At a client, the test environment has the same daily SQL Server Agent job that runs the ETL just like in production. On a rainy morning, the job suddenly returned the following error:
Login Failed. The login is from an untrusted domain and cannot be used with Windows authentication.
Important to know is that each environment – Development, Test and Production – has its own Active Directory domain for security reasons. I immediately thought of an issue within Active Directory, but the AD admin assured me nothing had changed. The login itself – a regular domain account used as an execution account – was active and its password had not expired.
So where did this error come from?
Several packages of the same SSIS project had the same issues, but packages from another project did not. Time to investigate further, so I checked the versions of that particular project in the SSIS catalog.
Turned out I did a deployment of that project the day before the SQL Agent job started failing. The plot thickens. It means there was some change in the project that caused this strange error. But what?
I looked into the connection manager that was failing to connect. Connection managers in the project are project connection managers and they are configured using two parameters: one to set the database and one to set the server. Configuring project connection managers is easy: this can be done through any package in the project. Simply go to the properties of the connection manager and configure the expressions. These expressions will immediately apply in every package.
When the package is deployed to the SSIS catalog of another environment, the parameters there will have the corresponding values of that environment.
I took a look at the version control history of the project connection manager. And apparently I did make a change to the connection manager.
However, I did not recall making any change to the projection manager. And then it hit me. I generated all of the packages using BIML. In the BIML script, I also generate the connection managers as they are needed during compile time (as far as I know BIML doesn't realize they are actually already there in the project). I didn't include the expressions in the BIML script as I do not actually generate them. When the BIML script is finished, it asks you if you want to overwrite existing items. I simply deselect the checkboxes for the connection managers and everything is fine in the world.
Except when you forget to deselect the checkbox.
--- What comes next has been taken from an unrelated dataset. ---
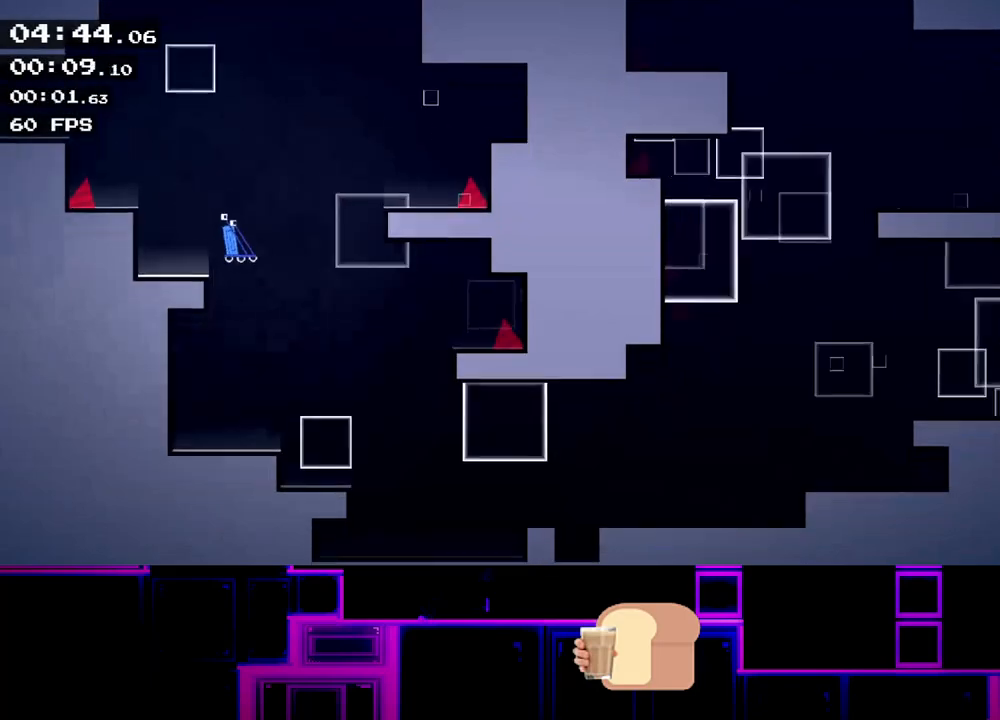
{"keys": ["right"], "events": []}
In that case, the connection manager is overwritten and the expressions are gone. Which means that when you deploy the project to another server, the package tries to connect to the development server (which is on another domain). Hence the error. Whoops.
The obvious solution is to not forget to deselect the checkboxes for the connection managers, but a more durable solution is to expand my BIML script to include the expressions, just to make sure. Debugging this issue was made easy because of the automatic versioning in the SSIS catalog, but also because the SSIS projects in Visual Studio are checked into version control, making it straight forward to find any changes.